The first quarter of our year always seems to be crammed with more birthdays than any other time.
So far we’ve celebrated:
– an excited lego & star wars crazy five-year old grand-nephew
– two of my siblings, both happy enough to just let the day pass without much fuss
– an evening of mango-madness to celebrate friend’s 35th birthday
– my BFF’s special day (although having the ‘flu did put a bit of a damper on things for her)
Still to come we have:
– Nunzio-puppy will be a year old 🙂
– a cute little grand-niece turns two
– her dad celebrates his birthday soon after
– two of our close friends each notch up another year
– a niece, a nephew and an honorary grandchild likewise
– and Ma-in-law turns 80
Birthdays are usually fun, particularly for kids. They enjoy the anticipation, the excitement, the tasty treats, and, of course, the presents. Although I have no specific memories of my childhood birthdays, I do remember an overall sense of wellbeing. I guess I simply took it for granted that the day would be special. Mum always made a yummy cake, there were gifts from my parents and (sometimes) my siblings – and the pile generally included a much anticipated book. Occasionally I’d be given lunch money to enjoy some tuckshop marvel instead of the peanut butter and syrup sandwiches that Dad usually made (!). Happy times.

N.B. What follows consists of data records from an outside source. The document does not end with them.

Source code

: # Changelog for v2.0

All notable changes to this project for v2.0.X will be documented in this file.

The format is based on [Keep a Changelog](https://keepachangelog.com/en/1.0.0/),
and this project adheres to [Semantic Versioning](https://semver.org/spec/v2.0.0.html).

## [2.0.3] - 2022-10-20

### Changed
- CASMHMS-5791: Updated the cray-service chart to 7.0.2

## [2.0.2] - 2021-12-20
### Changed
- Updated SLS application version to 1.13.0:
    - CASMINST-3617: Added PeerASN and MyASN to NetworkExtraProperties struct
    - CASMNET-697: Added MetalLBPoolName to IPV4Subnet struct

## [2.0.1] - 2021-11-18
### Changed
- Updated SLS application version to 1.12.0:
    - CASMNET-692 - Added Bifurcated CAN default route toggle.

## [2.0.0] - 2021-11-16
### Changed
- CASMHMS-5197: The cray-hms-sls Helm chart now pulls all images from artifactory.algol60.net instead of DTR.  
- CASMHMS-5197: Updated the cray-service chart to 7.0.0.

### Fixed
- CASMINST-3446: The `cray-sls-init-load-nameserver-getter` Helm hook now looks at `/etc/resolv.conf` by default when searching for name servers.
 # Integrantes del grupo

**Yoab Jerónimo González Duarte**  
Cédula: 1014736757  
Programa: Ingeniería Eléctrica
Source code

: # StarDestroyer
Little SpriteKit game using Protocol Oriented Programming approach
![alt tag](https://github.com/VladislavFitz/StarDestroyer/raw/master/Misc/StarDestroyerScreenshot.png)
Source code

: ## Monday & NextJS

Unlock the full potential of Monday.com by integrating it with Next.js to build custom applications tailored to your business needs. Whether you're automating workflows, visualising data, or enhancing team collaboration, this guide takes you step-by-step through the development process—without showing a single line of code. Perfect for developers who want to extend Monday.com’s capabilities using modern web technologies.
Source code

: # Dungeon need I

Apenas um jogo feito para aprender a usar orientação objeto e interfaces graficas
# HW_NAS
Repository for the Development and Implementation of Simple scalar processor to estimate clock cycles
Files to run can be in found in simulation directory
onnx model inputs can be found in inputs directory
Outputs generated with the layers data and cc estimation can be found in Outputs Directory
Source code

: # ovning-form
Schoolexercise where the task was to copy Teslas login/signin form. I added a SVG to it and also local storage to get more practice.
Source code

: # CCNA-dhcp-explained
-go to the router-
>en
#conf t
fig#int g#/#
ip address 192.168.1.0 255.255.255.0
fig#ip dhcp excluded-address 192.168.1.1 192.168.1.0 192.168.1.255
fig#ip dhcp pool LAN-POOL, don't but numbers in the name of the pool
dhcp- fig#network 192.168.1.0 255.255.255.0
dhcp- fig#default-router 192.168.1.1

It wasn’t until I moved out of home that it occurred to me just how much time and effort Mum must have put into ensuring that each of us felt special on that one day of the year. Not an easy task with six kids and a full time job to wrangle, I imagine. I wonder who made her birthdays special when we were little…?
Thinking about this, particularly with Ma-in-law about to turn 80, I’m conscious that we tend to rely on our on close family and friends to fill the niche of organiser/facilitator of birthday-happies and to add sparkle to our day. But like many mums, Ma-in-law’s not one to like a fuss – even on her birthday. She would like to feel special and perhaps even have a small gathering, so plans are afoot and troops are being rallied to ensure that her day is memorable (in a good way). She’s asked for a Napoleon Cake, which is something her mum used to make when she was a kid. I’ve managed to hunt down a recipe that sounds like it’s what she’s after: sponge cake, surrounded by raspberry jam and mock-cream, encased in baked puff pastry and then topped with very pink icing.
Luckily birthday cake experiments are nothing new around here. DaughterDearest and Boychilde have generally chosen their cake each year – until quite recently. Some cake requests have been trickier than others and the challenge has been to come up with a plausible version of what they selected. We’ve had all sorts, including adventure cakes, ponies, clowns, fish, kites, farmyards, lions, an Inca temple and a giant apple. So a Napoleon Cake doesn’t sound like too much of a challenge. Even so, a trial run is probably a good idea – perhaps even this weekend.
Whether or not there’s someone to step up and make the day as sparkly as we’d like, everyone deserves to have a good day. So this is a list of pro-tips I’ve collected from people who, for a variety of reasons, often end up taking their own birthday-planning on board:
– everyone gets older (if they’re lucky!) – so make it work for you
– decide to have fun, whether it’s with others or on your own
– prioritise yourself all day
– take the day off work (!!)
– plan a gift – something you’d really like – and then buy it for yourself
– go to a movie / the beach / have a massage – basically do something you enjoy
– avoid entertaining on the day… unless your guests offer to cater AND to clear up afterwards!
– don’t feel guilty about anything!
Even though my family does make me feel special, this has become my standard birthday to-do list. It’s actually jolly good fun – and, yes, I do all the things!